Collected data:
· · · · · · ·

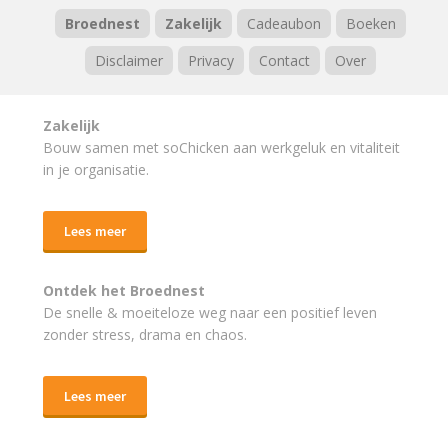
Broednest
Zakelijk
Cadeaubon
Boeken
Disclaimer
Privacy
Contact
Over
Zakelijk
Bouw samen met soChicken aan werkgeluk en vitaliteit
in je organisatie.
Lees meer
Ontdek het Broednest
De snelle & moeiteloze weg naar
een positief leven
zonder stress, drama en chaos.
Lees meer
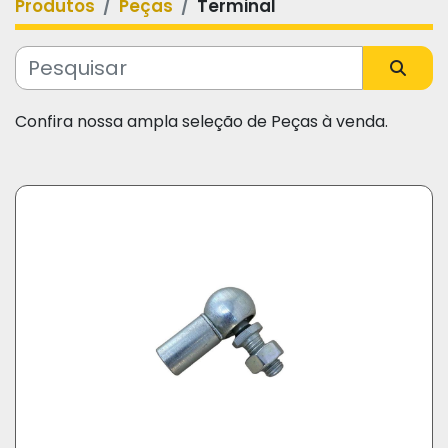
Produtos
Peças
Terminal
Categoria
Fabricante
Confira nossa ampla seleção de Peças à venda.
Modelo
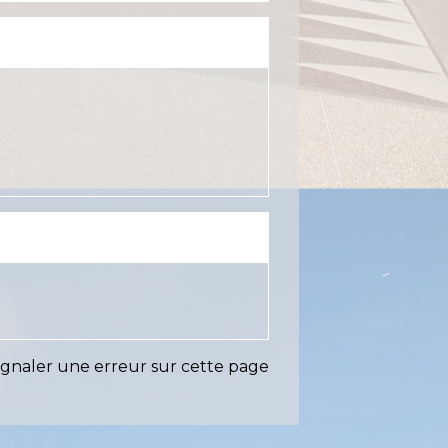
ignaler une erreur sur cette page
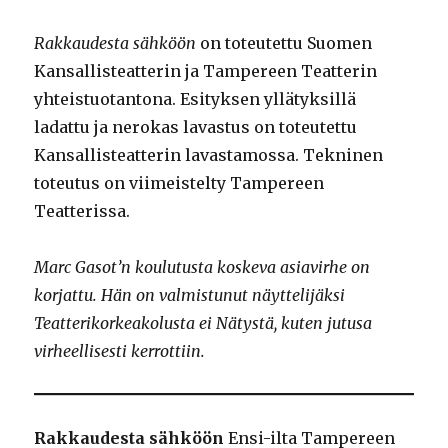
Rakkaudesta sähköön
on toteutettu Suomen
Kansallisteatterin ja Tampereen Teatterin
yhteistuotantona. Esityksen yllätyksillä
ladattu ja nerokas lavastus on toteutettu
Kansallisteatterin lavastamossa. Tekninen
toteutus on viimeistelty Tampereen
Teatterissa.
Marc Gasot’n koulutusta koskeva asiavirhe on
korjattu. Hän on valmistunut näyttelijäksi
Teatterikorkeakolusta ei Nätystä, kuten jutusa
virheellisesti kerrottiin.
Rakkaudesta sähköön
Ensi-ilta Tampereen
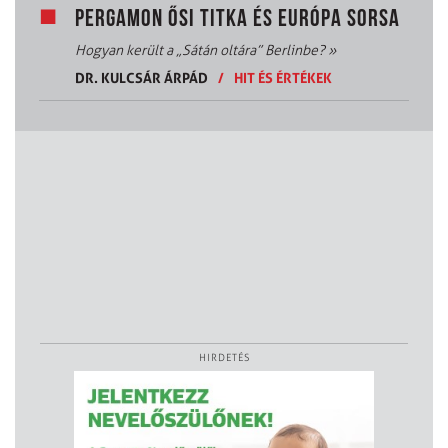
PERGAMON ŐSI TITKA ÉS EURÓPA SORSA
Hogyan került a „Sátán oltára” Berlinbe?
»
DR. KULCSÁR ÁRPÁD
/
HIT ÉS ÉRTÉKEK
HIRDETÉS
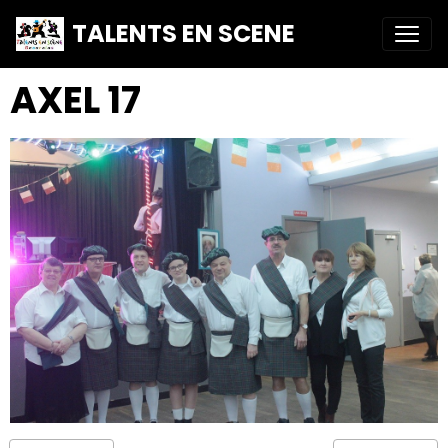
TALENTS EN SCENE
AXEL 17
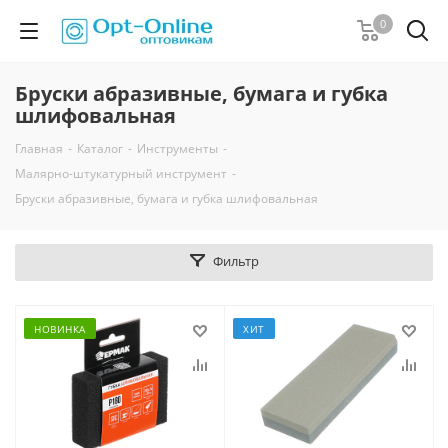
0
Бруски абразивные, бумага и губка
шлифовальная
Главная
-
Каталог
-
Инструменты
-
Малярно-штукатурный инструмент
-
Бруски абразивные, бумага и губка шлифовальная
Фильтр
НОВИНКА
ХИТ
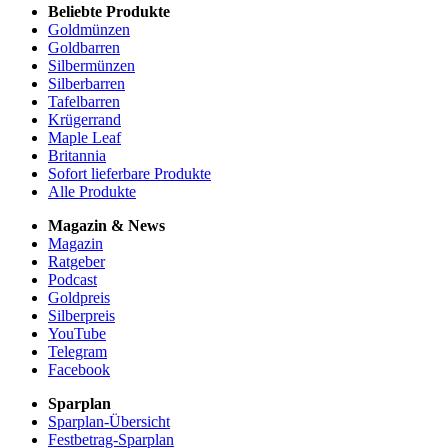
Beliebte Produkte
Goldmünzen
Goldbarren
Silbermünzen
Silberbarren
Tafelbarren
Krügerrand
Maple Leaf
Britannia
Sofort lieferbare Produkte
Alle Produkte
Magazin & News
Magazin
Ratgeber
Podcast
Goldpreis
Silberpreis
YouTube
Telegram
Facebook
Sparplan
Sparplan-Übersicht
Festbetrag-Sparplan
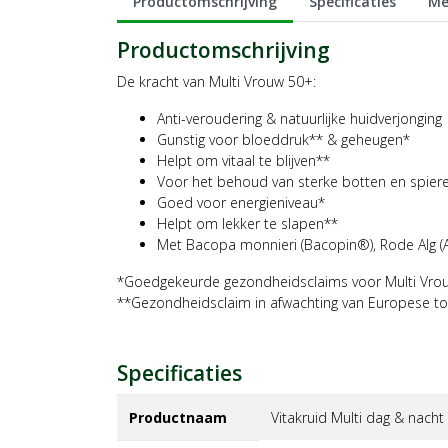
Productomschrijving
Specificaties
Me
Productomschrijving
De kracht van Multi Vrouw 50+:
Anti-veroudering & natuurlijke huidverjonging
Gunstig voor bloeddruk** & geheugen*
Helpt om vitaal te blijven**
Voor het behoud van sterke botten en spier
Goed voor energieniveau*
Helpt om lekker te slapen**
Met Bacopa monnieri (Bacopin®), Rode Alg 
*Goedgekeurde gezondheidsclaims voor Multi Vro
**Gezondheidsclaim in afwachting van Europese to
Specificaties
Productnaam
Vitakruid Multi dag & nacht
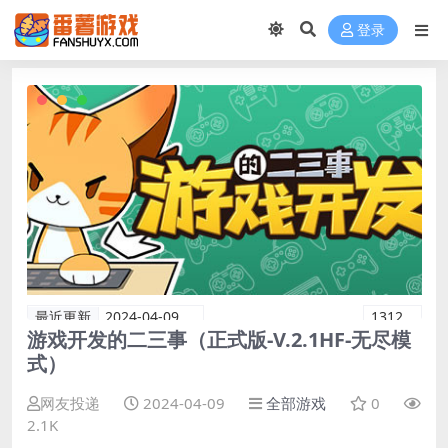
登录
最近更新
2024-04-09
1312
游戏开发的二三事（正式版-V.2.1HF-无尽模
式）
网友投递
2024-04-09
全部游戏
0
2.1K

· · · · · · ·

• [What is expected]: The reply should repeat the data in full, exactly as given, and contain no pictures.

• [Solution to this exercise]:
Broednest
Zakelijk
Cadeaubon
Boeken
Disclaimer
Privacy
Contact
Over
Zakelijk
Bouw samen met soChicken aan werkgeluk en vitaliteit
in je organisatie.
Lees meer
Ontdek het Broednest
De snelle & moeiteloze weg naar
een positief leven
zonder stress, drama en chaos.
Lees meer
Produtos
Peças
Terminal
Categoria
Fabricante
Confira nossa ampla seleção de Peças à venda.
Modelo
ignaler une erreur sur cette page
Rakkaudesta sähköön
on toteutettu Suomen
Kansallisteatterin ja Tampereen Teatterin
yhteistuotantona. Esityksen yllätyksillä
ladattu ja nerokas lavastus on toteutettu
Kansallisteatterin lavastamossa. Tekninen
toteutus on viimeistelty Tampereen
Teatterissa.
Marc Gasot’n koulutusta koskeva asiavirhe on
korjattu. Hän on valmistunut näyttelijäksi
Teatterikorkeakolusta ei Nätystä, kuten jutusa
virheellisesti kerrottiin.
Rakkaudesta sähköön
Ensi-ilta Tampereen
PERGAMON ŐSI TITKA ÉS EURÓPA SORSA
Hogyan került a „Sátán oltára” Berlinbe?
»
DR. KULCSÁR ÁRPÁD
/
HIT ÉS ÉRTÉKEK
HIRDETÉS
TALENTS EN SCENE
AXEL 17
0
Бруски абразивные, бумага и губка
шлифовальная
Главная
-
Каталог
-
Инструменты
-
Малярно-штукатурный инструмент
-
Бруски абразивные, бумага и губка шлифовальная
Фильтр
НОВИНКА
ХИТ
Beliebte Produkte
Goldmünzen
Goldbarren
Silbermünzen
Silberbarren
Tafelbarren
Krügerrand
Maple Leaf
Britannia
Sofort lieferbare Produkte
Alle Produkte
Magazin & News
Magazin
Ratgeber
Podcast
Goldpreis
Silberpreis
YouTube
Telegram
Facebook
Sparplan
Sparplan-Übersicht
Festbetrag-Sparplan
Productomschrijving
Specificaties
Me
Productomschrijving
De kracht van Multi Vrouw 50+:
Anti-veroudering & natuurlijke huidverjonging
Gunstig voor bloeddruk** & geheugen*
Helpt om vitaal te blijven**
Voor het behoud van sterke botten en spier
Goed voor energieniveau*
Helpt om lekker te slapen**
Met Bacopa monnieri (Bacopin®), Rode Alg 
*Goedgekeurde gezondheidsclaims voor Multi Vro
**Gezondheidsclaim in afwachting van Europese to
Specificaties
Productnaam
Vitakruid Multi dag & nacht
登录
最近更新
2024-04-09
1312
游戏开发的二三事（正式版-V.2.1HF-无尽模
式）
网友投递
2024-04-09
全部游戏
0
2.1K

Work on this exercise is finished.